The panel’s key recommendations include allowing the entry of new players such as Internet banks and credit unions, and more lending by institutional investors, to raise competition.
“Implementation of the recommendations and measures presented in this report will bring about greater competitiveness in banking services for ... households and small businesses, with respect to the price they pay for services, the total amount of credit available in the market, and the quality of service,” the report said.
Zaken told Reuters that an “initiative to start an internet bank in Israel has been going on for some time” but he declined to give details. The probability of an Internet bank in the near future, he said, “depends on the progress of entrepreneurs.”
But Alon Glazer, a banking analyst at Leader Capital Markets, was sceptical of such a venture since it may be tough to get licences from the Bank of Israel. Even if there was an Internet bank, it probably will not take a large market share, he added.
The panel also recommended making it easier to close accounts, allowing customers to compare online the interest rates offered by banks, and the cancellation and control of a number of banking fees.
The public will have 30 days to respond before final recommendations are published. The banks have also yet to respond.

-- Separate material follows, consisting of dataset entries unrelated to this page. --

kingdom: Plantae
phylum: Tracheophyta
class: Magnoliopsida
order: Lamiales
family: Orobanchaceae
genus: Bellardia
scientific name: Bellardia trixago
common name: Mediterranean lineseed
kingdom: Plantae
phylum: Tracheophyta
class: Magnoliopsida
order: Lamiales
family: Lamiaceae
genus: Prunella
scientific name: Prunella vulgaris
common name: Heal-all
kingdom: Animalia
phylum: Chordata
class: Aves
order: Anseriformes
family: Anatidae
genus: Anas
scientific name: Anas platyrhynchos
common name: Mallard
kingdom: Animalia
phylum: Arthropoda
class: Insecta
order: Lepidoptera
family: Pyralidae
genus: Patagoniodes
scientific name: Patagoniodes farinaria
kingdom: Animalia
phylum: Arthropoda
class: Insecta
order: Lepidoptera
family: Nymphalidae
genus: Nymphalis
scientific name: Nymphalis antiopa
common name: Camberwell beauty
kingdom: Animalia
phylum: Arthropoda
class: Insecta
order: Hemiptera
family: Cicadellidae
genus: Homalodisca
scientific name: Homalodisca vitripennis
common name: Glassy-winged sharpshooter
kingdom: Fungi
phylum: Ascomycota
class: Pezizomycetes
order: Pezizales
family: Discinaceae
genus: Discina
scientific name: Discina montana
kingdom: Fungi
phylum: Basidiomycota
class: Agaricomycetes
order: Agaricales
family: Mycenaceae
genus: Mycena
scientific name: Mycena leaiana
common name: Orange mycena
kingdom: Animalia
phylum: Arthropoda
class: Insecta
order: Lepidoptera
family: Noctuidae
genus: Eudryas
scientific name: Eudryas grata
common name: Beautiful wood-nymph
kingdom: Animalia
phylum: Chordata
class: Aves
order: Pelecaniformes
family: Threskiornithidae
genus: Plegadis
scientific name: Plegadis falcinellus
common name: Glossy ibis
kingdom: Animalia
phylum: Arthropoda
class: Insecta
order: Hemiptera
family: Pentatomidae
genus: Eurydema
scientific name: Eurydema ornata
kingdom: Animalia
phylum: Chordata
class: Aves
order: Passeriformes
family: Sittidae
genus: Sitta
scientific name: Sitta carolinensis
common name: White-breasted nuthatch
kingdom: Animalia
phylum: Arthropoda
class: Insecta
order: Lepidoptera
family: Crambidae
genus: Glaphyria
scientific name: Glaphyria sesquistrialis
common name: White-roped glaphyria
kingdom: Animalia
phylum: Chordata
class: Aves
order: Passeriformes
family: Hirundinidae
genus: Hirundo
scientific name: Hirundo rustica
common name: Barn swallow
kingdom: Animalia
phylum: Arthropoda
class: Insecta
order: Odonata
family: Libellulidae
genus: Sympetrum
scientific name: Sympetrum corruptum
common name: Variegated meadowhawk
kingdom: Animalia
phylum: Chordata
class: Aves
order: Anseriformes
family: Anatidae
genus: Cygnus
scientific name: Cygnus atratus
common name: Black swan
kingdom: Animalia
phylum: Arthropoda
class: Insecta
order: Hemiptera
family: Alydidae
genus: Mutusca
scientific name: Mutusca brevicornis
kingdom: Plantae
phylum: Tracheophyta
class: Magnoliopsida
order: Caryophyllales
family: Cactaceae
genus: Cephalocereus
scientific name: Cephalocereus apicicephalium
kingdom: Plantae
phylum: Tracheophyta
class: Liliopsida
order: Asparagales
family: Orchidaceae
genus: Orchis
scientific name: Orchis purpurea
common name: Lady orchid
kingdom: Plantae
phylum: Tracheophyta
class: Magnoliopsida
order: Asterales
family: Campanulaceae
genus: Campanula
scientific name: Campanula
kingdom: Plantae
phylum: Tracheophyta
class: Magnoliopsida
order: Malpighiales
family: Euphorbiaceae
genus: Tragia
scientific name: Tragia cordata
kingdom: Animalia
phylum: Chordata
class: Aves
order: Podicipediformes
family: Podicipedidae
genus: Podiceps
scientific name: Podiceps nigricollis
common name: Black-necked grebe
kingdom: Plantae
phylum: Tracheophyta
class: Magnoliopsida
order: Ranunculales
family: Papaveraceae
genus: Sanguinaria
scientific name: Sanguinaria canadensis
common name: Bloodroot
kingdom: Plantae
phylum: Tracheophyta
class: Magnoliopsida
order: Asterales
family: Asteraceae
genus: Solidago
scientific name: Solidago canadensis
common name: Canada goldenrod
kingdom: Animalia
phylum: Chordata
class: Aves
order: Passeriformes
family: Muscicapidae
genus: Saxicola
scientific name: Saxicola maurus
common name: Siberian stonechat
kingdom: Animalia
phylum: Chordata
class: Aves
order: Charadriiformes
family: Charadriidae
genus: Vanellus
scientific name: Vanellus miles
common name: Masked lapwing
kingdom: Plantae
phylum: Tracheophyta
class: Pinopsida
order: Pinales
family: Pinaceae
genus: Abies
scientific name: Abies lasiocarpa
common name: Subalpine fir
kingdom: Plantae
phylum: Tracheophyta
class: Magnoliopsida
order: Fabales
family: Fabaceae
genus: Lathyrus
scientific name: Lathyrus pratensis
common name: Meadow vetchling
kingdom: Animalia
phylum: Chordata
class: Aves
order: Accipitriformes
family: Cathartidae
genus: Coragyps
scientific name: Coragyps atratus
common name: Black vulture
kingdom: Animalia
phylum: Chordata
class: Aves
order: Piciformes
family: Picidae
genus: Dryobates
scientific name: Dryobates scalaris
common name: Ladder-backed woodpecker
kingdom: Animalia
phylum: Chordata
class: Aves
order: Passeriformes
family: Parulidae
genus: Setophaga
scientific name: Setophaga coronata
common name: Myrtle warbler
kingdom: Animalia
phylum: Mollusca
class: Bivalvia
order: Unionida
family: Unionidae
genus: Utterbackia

“It is important the recommendations are implemented quickly for the benefit of households, small businesses and the economy,” said Bank of Israel Governor Stanley Fischer.
Glazer said the committee’s intentions were good but that there was unlikely to be a revolution in the industry. Banks’ profits will probably not be harmed much either since sources of profit are varied and they will find other areas to compensate.
“The harm is only a few percent, if at all,” he said.